[Stored data entries]
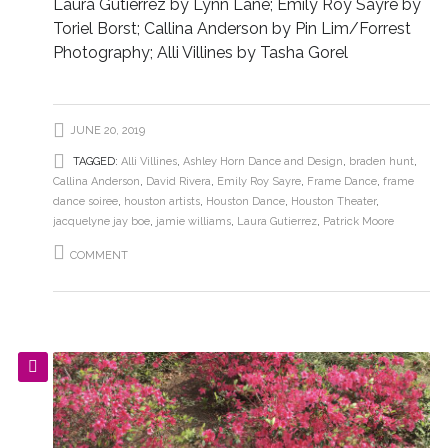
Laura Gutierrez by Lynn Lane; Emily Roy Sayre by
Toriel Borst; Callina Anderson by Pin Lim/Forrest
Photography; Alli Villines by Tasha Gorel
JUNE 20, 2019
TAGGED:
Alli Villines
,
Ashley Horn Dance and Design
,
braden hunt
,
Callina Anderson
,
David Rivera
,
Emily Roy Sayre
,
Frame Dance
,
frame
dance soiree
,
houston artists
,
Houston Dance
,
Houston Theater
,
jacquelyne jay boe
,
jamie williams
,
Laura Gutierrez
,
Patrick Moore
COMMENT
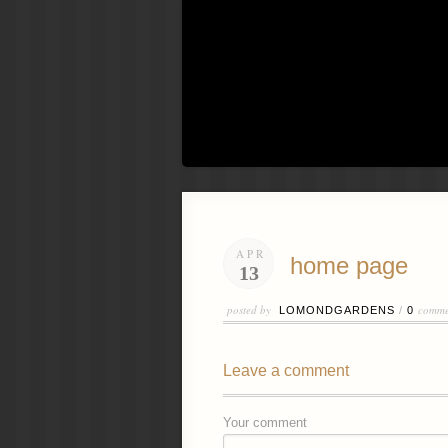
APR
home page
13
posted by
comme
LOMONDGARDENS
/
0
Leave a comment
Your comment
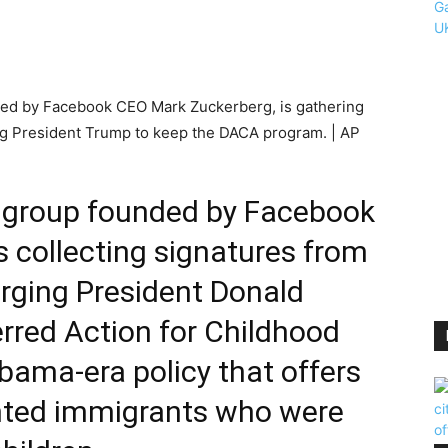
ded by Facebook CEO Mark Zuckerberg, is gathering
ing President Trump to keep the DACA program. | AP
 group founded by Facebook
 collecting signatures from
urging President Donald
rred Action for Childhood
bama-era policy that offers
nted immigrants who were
* * *
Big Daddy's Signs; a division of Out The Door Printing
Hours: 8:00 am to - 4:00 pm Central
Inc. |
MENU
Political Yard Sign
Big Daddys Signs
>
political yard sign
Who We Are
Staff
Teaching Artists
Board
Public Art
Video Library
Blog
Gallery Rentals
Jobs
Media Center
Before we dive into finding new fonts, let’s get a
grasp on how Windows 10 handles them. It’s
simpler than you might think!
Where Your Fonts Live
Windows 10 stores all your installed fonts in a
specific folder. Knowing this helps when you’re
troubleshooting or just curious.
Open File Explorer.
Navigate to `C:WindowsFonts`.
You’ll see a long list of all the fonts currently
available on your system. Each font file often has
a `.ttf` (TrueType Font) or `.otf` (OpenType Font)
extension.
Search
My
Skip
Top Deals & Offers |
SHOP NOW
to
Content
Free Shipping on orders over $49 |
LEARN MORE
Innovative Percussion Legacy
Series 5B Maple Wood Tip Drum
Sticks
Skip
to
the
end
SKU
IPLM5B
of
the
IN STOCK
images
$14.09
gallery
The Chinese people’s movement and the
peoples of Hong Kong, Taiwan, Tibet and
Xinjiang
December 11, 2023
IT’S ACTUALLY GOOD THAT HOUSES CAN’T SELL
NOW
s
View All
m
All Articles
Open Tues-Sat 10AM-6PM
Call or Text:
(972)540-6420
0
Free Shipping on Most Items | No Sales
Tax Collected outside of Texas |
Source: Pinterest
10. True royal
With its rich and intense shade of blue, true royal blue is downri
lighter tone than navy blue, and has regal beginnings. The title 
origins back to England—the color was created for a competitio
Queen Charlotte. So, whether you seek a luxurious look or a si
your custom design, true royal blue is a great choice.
---
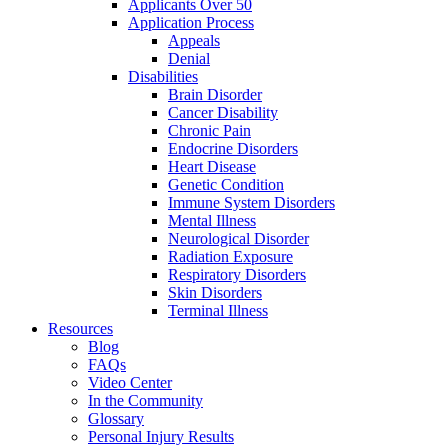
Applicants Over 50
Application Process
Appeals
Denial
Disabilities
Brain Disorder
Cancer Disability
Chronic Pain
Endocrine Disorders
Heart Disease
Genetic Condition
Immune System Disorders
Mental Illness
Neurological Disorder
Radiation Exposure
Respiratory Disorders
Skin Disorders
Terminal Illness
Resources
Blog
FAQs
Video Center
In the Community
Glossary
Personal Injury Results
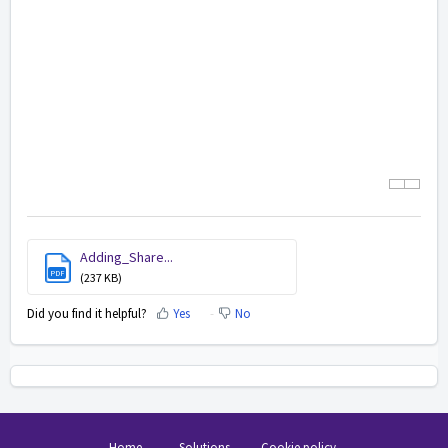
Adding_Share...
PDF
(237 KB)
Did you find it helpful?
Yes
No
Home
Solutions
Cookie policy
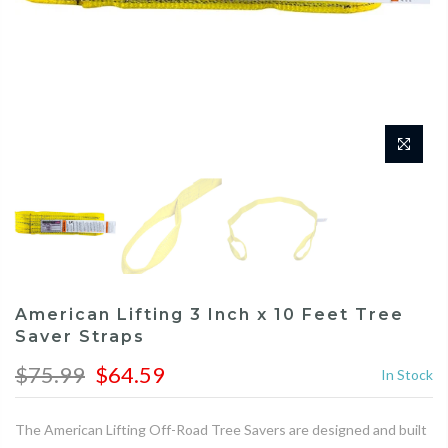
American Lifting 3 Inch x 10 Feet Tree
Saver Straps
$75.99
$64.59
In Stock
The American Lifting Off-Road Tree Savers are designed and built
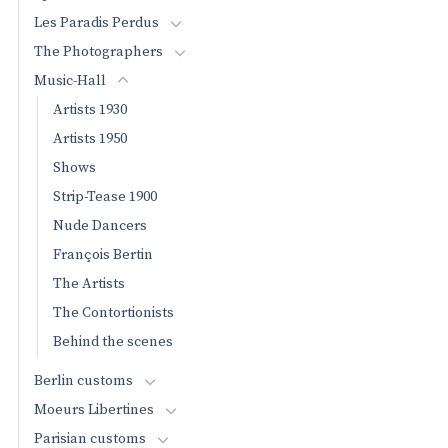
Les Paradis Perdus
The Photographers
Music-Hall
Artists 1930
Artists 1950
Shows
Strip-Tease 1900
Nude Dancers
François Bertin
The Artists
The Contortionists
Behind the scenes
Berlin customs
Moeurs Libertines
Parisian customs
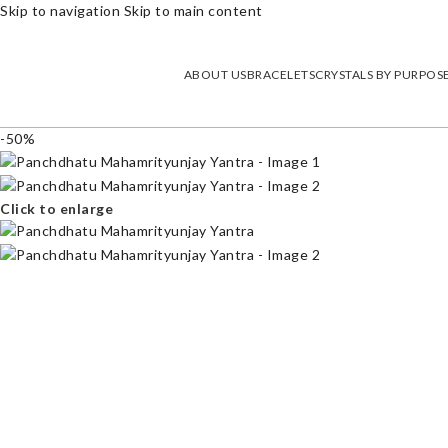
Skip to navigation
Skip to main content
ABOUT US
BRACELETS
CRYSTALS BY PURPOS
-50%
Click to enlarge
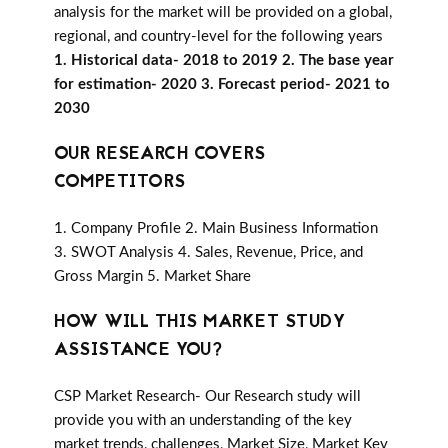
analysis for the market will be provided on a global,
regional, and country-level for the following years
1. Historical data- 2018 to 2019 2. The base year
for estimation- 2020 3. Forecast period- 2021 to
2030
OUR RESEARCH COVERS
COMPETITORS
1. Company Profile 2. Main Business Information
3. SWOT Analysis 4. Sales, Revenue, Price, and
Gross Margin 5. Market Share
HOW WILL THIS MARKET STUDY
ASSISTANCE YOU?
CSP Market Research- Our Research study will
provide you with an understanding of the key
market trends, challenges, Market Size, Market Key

[YOUR TASK] With "Laura" as the word to match, copy each line of the records that has it.

[TASK ANSWER]
Laura Gutierrez by Lynn Lane; Emily Roy Sayre by
Laura Gutierrez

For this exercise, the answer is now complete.